Excerpted text Start Marker

# Chohiros Aquasky low tech



## andusbeckus (28 Jan 2017)

Got my new Chihiros Aquasky 60cm yesterday and have it on the second lowest setting for my low tech setup. Whats the best way to test which setting is best?

Just try for a week then turn up to bext setting and see if I get any algae problems?


----------



## AlbaAquarist (28 Jan 2017)

I'm not an expert on lighting, but I think you're pretty much right with experimenting by gradually raising light levels. It's the same method I used for my Chihiros A-Series on a low tech. Unless you use a PAR meter, or data from someone with a similar setup I would think it's the best way.


----------



## ChrisP (15 Feb 2017)

Presumably a bit of trial and error over time. I'd start low and work up but low tech you're not going to need a massive amount of light, see how the plants react and get a balance.


----------



## xim (16 Feb 2017)

ChrisP said:


> but low tech you're not going to need a massive amount of light



A high tech tank doesn't "need" a massive amount of light but it "can" take a massive amount of light if you want.

Actually, a minimum light level that a non-CO2 tank needs is higher than a tank with CO2 injection. 
Because plants will have to spend more energy to gather both CO2 and light. 
While plants in a tank with CO2 injection can focus more energy into light gathering because CO2 is more abundant.

Image below is from a research by people who work at Tropica ( http://www.bio-web.dk/ole_pedersen/pdf/PlantedAquaria_2001_2_22.pdf )




 

In another word, with CO2 injection, the tank are more tolerant to both low and high light levels.

Tom Barr has mentioned in the same line as well:

"I've shown several times that it does well at low light: 40 micromoles can produce really nice lush carpets with CO2.
Without CO2? I'd expect more light may be required, but, also less stability and more algae risk."

http://www.barrreport.com/forum/barr-report/co2-enrichment/6995-hc-surviving-without-compressed-co2

Just would like to point this out. I'm not an opponent of low tech tank in anyway. It has it own strong points.


----------

Excerpted text End Marker
Dataset excerpt Start Marker

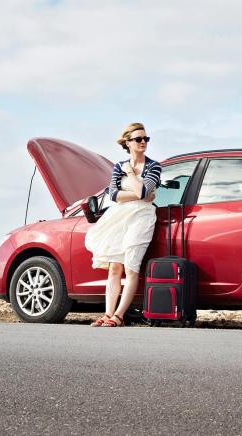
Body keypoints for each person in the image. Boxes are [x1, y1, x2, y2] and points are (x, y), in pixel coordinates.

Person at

Dataset excerpt End Marker

Task to carry out ::
Answer these questions from the forum thread on low-tech aquarium lighting, one line each.
(a) Which setting did the first poster put the new Chihiros Aquasky on?
(b) Besides data from someone with a similar setup, what does AlbaAquarist name as an alternative to gradually raising light levels?
(c) In the quoted remark from Tom Barr, how many micromoles can produce lush carpets with CO2?

Your solution ::
(a) The second lowest setting.
(b) A PAR meter.
(c) 40 micromoles.